Shoshiro Hirayama^*, Yuji Yamazaki^*, Akira Kitamura^*, Yukako Oda^*, Daisuke Morito^*, Katsuya Okawa, Hiroshi Kimura, Douglas M. Cyr, Hiroshi Kubota^*,||, and Kazuhiro Nagata^*,||

*Department of Molecular and Cellular Biology and ^||Core Research for Evolutional Science and Technology/Japan Science and Technology Agency, Institute for Frontier Medical Sciences, Kyoto University, Kyoto 606-8397, Japan; Biomolecular Characterization Unit and Nuclear Function and Dynamics Unit, Horizontal Medical Research Organization, School of Medicine, Kyoto University, Kyoto 606-8501, Japan; and Department of Cell and Developmental Biology and UNC Cystic Fibrosis Center, School of Medicine, University of North Carolina, Chapel Hill, NC 27599

Submitted July 3, 2007; Revised November 21, 2007; Accepted December 10, 2007
Monitoring Editor: Jeffrey Brodsky

McKusick–Kaufman syndrome (MKKS) is a recessively inherited human genetic disease characterized by several developmental anomalies. Mutations in the MKKS gene also cause Bardet–Biedl syndrome (BBS), a genetically heterogeneous disorder with pleiotropic symptoms. However, little is known about how MKKS mutations lead to disease. Here, we show that disease-causing mutants of MKKS are rapidly degraded via the ubiquitin–proteasome pathway in a manner dependent on HSC70 interacting protein (CHIP), a chaperone-dependent ubiquitin ligase. Although wild-type MKKS quickly shuttles between the centrosome and cytosol in living cells, the rapidly degraded mutants often fail to localize to the centrosome. Inhibition of proteasome functions causes MKKS mutants to form insoluble structures at the centrosome.
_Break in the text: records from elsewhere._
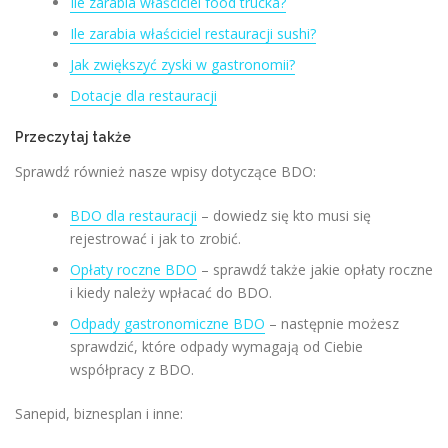
Ile zarabia właściciel food trucka?
Ile zarabia właściciel restauracji sushi?
Jak zwiększyć zyski w gastronomii?
Dotacje dla restauracji
Przeczytaj także
Sprawdź również nasze wpisy dotyczące BDO:
BDO dla restauracji
– dowiedz się kto musi się
rejestrować i jak to zrobić.
Opłaty roczne BDO
– sprawdź także jakie opłaty roczne
i kiedy należy wpłacać do BDO.
Odpady gastronomiczne BDO
– następnie możesz
sprawdzić, które odpady wymagają od Ciebie
współpracy z BDO.
Sanepid, biznesplan i inne:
CHIP and partner chaperones, including heat-shock protein (HSP)70/heat-shock cognate 70 and HSP90, strongly recognize MKKS mutants. Modest knockdown of CHIP by RNA interference moderately inhibited the degradation of MKKS mutants. These results indicate that the MKKS mutants have an abnormal conformation and that chaperone-dependent degradation mediated by CHIP is a key feature of MKKS/BBS diseases.

Address correspondence to: Hiroshi Kubota (hkubota{at}frontier.kyoto-u.ac.jp)
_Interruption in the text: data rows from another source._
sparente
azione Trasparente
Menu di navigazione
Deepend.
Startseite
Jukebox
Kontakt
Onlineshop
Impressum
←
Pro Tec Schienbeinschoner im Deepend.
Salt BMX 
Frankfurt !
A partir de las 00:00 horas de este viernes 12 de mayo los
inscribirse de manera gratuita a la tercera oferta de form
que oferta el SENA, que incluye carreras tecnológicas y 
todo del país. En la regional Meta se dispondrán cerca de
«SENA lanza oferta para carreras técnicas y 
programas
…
Abbreviations used: BBS, Bardet–Biedl syndrome; CCT, chaperonin containing t-complex polypeptide 1; CHIP, carboxy terminus of HSC70 interacting protein; ER, endoplasmic reticulum; FRAP, fluorescence recover after photobleaching; FLIP, fluorescence loss in photobleaching; HSP60, 60-kDa heat-shock protein.; MKKS, McKusick–Kaufman syndrome.